Provided passage
Is the neutral transition energy used for all species (apart from recombination lines from He- and H-like ions)?
For example, the fluorescent Kalpha line energy from SiII-VI is significantly different from that of SiVII, SiVIII, SiIX, etc, and this difference can be measured with current instruments (i.e. Chandra HETG). The same holds for S.
Does Chandra produce different lines from these ionized species?

Thanks,
Stefano

Guzman Fulgencio, Francisco
 

Hi Stefano,

Cloudy uses Stout database for all ions with more than 2 electrons. You can find Stout data in data/stout/ directories. You can find the energies in the .nrg files.

Cheers.

Fran




From: Main@CloudyAstrophysics.groups.io <Main@CloudyAstrophysics.groups.io> on behalf of Stefano Bianchi via groups.io <bianchi@...>
Sent: Wednesday, June 10, 2020 12:38 PM
To: Main@CloudyAstrophysics.groups.io <Main@CloudyAstrophysics.groups.io>
Subject: [Cloudy_Questions] Energies of fluorescent lines
 
CAUTION: External Sender

Hi all,

how does Cloudy handle the energies of the Kalpha fluorescent lines from ionized species?
Is the neutral transition energy used for all species (apart from recombination lines from He- and H-like ions)?
For example, the fluorescent Kalpha line energy from SiII-VI is significantly different from that of SiVII, SiVIII, SiIX, etc, and this difference can be measured with current instruments (i.e. Chandra HETG). The same holds for S.
Does Chandra produce different lines from these ionized species?

Source data
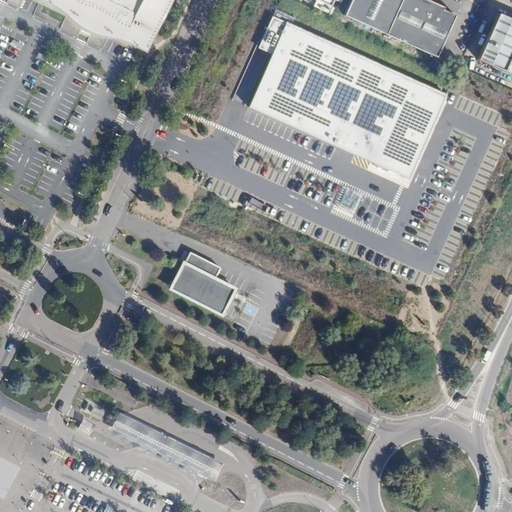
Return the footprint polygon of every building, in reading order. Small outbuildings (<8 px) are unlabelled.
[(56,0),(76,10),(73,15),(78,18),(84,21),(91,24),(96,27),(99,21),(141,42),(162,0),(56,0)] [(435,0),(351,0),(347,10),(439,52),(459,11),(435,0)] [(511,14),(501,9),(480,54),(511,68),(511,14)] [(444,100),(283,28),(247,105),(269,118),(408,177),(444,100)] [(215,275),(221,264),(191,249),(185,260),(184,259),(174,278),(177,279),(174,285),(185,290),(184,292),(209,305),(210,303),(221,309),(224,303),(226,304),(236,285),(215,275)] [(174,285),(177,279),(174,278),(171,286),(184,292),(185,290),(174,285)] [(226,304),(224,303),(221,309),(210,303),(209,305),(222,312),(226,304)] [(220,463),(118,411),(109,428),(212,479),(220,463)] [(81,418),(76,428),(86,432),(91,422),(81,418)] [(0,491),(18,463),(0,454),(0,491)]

---

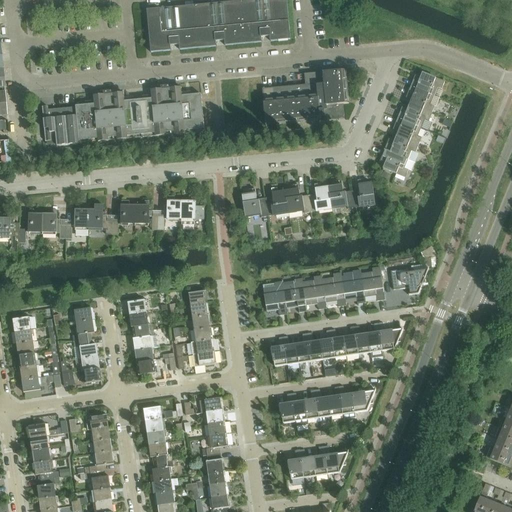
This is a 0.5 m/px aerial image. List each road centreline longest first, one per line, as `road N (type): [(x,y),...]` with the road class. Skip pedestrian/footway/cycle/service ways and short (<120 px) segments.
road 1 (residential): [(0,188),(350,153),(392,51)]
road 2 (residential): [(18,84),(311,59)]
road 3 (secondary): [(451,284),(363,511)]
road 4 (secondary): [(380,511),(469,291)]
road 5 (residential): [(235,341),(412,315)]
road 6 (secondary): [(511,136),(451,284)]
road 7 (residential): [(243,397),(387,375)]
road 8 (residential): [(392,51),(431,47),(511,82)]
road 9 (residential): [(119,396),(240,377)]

---

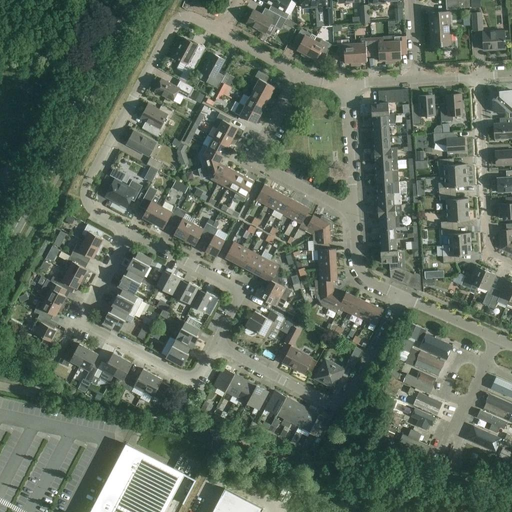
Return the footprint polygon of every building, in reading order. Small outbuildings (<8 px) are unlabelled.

Set of tasks
A. Transcribe the passage from the thread on fluorescent line energies that runs between "Cloudy uses Stout" and "the .nrg files.", inclusive.
B. Format the lines of the records between the lines holding "This is a 0.5" and "road 9 (residential): [(119,396),(240,377)]", inclusive, as a JSON list of strings, one string per line, leaving out blank lines.

Responses by task
A.
Cloudy uses Stout database for all ions with more than 2 electrons. You can find Stout data in data/stout/ directories. You can find the energies in the .nrg files.

B.
[
  "This is a 0.5 m/px aerial image. List each road centreline longest first, one per line, as `road N (type): [(x,y),...]` with the road class. Skip pedestrian/footway/cycle/service ways and short (<120 px) segments.",
  "road 1 (residential): [(0,188),(350,153),(392,51)]",
  "road 2 (residential): [(18,84),(311,59)]",
  "road 3 (secondary): [(451,284),(363,511)]",
  "road 4 (secondary): [(380,511),(469,291)]",
  "road 5 (residential): [(235,341),(412,315)]",
  "road 6 (secondary): [(511,136),(451,284)]",
  "road 7 (residential): [(243,397),(387,375)]",
  "road 8 (residential): [(392,51),(431,47),(511,82)]",
  "road 9 (residential): [(119,396),(240,377)]"
]